Task instructions - Look through the data below for the line with "(pin power_out line (at 22.86 7.62" and the line with "(pin power_out line (at 22.86 2.54", then output those two and all lines in between, exactly as written.

Study material -
-- Opening Marker --

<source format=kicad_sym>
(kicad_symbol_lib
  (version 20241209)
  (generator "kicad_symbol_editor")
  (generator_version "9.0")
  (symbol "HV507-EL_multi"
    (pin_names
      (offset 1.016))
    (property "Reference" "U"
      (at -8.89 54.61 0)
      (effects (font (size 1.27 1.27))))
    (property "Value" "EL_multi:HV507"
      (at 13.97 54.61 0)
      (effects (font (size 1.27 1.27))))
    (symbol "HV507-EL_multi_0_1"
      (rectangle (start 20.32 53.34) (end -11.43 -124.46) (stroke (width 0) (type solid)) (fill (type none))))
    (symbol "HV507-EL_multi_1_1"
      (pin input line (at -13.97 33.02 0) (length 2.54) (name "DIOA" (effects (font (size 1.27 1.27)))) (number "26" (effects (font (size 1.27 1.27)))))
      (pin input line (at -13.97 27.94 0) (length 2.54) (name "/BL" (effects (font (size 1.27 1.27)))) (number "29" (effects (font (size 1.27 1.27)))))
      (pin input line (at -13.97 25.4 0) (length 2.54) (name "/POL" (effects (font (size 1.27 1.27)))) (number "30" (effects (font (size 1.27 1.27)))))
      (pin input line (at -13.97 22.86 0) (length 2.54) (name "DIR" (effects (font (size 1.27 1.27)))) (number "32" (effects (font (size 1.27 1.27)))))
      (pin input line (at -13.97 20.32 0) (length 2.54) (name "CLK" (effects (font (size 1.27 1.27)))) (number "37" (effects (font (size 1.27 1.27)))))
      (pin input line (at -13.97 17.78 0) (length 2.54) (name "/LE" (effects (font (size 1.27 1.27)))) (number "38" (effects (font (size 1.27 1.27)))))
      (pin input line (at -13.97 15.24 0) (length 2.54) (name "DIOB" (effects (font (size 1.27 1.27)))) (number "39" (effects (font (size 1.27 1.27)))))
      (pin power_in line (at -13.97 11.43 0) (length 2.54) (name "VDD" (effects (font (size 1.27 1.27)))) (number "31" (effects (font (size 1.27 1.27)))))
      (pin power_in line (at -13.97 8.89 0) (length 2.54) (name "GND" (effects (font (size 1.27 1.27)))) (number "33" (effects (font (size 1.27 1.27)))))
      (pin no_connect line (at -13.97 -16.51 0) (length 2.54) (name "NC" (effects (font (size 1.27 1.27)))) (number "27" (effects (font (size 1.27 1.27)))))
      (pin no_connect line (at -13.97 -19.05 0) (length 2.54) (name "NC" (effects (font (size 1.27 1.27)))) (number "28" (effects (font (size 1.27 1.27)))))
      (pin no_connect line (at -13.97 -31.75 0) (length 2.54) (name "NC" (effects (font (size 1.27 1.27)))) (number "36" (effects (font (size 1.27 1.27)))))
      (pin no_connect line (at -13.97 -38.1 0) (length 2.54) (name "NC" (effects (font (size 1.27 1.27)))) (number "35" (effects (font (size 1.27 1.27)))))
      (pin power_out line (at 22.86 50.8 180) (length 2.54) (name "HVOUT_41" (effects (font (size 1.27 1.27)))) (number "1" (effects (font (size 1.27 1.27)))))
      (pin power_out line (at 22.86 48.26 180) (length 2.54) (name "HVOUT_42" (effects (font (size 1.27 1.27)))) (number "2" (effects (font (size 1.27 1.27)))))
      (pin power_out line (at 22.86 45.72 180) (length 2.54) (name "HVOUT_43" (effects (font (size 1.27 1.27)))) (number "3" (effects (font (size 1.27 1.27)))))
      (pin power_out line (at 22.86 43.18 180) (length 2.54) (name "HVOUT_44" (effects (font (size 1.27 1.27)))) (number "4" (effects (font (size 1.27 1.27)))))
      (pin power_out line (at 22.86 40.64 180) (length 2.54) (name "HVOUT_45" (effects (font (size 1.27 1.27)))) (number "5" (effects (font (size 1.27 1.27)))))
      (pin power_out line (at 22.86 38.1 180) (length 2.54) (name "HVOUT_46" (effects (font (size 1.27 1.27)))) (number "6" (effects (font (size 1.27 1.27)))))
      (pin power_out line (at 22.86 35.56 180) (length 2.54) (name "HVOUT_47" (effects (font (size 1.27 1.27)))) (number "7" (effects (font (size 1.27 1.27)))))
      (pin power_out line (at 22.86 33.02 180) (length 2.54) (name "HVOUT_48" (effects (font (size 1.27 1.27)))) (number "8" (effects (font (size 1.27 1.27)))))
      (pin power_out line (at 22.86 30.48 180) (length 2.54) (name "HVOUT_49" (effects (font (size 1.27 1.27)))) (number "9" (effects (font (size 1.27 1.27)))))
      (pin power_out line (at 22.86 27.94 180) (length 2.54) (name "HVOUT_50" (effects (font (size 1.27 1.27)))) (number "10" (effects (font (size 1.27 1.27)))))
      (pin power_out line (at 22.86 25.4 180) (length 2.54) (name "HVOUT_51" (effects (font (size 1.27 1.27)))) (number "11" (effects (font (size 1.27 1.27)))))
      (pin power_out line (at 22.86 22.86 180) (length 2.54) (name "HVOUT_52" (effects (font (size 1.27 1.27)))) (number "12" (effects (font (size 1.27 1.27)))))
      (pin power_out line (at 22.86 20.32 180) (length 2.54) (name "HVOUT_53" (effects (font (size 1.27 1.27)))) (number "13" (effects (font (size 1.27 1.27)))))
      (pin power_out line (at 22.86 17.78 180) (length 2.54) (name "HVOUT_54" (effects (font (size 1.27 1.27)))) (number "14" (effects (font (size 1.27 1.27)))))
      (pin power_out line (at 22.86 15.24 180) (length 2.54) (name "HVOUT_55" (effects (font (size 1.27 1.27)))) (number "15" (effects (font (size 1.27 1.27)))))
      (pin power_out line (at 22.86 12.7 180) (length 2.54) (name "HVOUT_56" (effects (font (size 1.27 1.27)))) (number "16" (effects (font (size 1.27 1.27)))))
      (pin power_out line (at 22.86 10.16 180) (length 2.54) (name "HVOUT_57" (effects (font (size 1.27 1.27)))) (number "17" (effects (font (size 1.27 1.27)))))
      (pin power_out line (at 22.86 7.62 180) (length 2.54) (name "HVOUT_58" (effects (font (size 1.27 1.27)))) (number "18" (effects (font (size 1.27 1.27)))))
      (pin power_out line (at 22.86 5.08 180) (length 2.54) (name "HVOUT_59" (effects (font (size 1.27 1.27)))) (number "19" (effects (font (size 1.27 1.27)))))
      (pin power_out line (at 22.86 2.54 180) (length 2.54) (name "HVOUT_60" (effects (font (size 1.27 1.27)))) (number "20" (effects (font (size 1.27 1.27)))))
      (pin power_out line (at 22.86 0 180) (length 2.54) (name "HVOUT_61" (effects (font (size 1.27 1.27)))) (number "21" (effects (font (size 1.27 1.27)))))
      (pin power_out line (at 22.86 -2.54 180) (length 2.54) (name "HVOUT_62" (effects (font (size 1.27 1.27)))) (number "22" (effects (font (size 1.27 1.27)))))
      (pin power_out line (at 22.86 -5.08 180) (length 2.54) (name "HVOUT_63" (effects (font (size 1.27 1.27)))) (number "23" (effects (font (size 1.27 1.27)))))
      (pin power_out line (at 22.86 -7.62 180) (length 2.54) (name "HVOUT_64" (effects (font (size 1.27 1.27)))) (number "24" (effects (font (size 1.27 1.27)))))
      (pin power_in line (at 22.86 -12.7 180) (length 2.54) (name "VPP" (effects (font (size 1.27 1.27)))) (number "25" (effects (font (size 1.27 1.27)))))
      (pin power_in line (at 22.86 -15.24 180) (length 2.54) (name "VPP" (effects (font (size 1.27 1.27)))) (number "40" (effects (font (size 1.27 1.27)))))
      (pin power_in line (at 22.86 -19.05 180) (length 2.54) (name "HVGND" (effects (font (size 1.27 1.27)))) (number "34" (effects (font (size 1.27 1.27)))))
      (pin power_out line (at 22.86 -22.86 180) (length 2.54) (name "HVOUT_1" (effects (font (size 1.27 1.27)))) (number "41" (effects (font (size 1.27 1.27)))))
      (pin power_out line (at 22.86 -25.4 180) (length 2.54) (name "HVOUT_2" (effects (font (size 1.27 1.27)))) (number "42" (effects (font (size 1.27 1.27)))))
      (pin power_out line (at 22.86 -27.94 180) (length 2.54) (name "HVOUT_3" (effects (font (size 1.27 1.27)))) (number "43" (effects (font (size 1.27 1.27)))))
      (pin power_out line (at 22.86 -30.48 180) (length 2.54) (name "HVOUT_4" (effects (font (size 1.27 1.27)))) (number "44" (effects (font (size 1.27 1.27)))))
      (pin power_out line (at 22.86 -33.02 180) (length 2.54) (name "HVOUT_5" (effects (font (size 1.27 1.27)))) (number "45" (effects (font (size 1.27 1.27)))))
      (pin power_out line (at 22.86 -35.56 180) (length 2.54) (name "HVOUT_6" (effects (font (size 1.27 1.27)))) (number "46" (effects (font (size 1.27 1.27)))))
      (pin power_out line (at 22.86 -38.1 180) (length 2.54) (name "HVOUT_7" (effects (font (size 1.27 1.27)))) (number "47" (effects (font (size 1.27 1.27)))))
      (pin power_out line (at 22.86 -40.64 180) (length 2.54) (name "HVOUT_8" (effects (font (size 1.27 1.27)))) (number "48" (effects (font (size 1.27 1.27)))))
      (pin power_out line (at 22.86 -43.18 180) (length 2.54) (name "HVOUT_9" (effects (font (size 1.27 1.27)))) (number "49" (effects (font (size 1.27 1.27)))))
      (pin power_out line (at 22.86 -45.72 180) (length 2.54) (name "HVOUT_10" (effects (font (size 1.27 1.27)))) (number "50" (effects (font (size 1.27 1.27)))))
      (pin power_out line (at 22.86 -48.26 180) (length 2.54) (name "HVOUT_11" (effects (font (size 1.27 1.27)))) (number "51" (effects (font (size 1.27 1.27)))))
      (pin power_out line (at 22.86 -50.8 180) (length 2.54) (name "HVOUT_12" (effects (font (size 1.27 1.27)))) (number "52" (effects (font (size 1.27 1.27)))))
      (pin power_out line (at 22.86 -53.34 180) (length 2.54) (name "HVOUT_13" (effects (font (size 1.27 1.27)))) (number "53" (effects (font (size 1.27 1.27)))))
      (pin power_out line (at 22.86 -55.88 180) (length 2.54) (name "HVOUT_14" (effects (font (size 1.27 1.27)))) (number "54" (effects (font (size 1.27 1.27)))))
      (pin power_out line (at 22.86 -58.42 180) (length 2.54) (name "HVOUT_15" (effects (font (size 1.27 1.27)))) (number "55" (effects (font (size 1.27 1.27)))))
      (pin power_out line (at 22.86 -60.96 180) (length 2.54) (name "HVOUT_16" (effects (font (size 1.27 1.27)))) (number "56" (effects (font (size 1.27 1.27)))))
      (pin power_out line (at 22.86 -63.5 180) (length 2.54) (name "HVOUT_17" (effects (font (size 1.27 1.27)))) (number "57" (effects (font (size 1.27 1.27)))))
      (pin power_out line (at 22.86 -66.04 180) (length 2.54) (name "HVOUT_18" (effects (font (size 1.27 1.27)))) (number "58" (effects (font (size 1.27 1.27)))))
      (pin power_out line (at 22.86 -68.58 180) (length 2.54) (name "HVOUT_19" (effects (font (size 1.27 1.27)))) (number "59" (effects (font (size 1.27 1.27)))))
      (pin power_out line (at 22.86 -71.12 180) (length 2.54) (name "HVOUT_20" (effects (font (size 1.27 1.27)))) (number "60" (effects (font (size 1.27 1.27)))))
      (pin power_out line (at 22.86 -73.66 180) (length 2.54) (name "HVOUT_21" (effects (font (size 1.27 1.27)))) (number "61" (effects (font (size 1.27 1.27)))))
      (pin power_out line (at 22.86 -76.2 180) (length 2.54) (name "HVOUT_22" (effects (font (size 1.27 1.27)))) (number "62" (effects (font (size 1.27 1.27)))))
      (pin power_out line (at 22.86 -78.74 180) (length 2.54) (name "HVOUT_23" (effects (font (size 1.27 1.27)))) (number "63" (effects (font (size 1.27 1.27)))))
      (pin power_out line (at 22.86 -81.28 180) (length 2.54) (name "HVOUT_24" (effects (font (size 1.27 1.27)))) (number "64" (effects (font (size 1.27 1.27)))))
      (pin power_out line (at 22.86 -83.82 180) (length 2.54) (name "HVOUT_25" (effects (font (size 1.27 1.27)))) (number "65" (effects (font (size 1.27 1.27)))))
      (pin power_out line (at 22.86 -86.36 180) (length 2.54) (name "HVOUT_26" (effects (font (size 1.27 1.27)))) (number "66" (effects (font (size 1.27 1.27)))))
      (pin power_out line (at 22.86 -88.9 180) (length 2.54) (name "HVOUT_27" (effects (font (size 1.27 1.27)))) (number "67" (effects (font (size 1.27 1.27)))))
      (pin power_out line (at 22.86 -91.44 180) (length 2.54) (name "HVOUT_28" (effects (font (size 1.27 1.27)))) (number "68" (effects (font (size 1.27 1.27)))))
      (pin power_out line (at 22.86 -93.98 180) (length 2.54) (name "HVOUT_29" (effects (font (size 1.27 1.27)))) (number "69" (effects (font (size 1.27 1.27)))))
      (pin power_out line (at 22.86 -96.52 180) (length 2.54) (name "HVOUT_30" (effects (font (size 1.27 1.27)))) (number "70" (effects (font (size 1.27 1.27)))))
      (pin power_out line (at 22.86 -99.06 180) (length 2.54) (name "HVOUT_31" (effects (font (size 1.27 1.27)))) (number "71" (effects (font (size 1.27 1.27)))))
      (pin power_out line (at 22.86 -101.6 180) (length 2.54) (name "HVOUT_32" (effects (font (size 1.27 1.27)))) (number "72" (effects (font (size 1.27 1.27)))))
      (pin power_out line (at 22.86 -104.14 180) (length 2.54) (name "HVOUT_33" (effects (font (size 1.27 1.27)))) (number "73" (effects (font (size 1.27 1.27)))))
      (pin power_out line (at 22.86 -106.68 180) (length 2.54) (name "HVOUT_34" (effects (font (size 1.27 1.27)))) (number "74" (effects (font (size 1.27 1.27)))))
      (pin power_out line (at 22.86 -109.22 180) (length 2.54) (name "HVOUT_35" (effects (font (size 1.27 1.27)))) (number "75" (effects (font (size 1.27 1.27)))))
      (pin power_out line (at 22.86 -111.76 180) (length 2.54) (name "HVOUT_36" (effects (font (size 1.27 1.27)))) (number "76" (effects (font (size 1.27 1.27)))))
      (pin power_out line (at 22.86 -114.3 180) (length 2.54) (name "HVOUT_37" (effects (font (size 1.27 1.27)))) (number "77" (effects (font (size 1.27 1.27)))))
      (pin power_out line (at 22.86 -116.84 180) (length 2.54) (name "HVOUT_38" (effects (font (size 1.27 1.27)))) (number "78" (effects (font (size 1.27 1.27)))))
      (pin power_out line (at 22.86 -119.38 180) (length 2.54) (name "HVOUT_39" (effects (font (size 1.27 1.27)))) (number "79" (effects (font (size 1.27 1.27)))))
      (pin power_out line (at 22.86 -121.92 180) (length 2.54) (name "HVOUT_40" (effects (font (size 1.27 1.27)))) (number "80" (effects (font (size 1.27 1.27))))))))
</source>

-- Closing Marker --

Answer to this problem -
      (pin power_out line (at 22.86 7.62 180) (length 2.54) (name "HVOUT_58" (effects (font (size 1.27 1.27)))) (number "18" (effects (font (size 1.27 1.27)))))
      (pin power_out line (at 22.86 5.08 180) (length 2.54) (name "HVOUT_59" (effects (font (size 1.27 1.27)))) (number "19" (effects (font (size 1.27 1.27)))))
      (pin power_out line (at 22.86 2.54 180) (length 2.54) (name "HVOUT_60" (effects (font (size 1.27 1.27)))) (number "20" (effects (font (size 1.27 1.27)))))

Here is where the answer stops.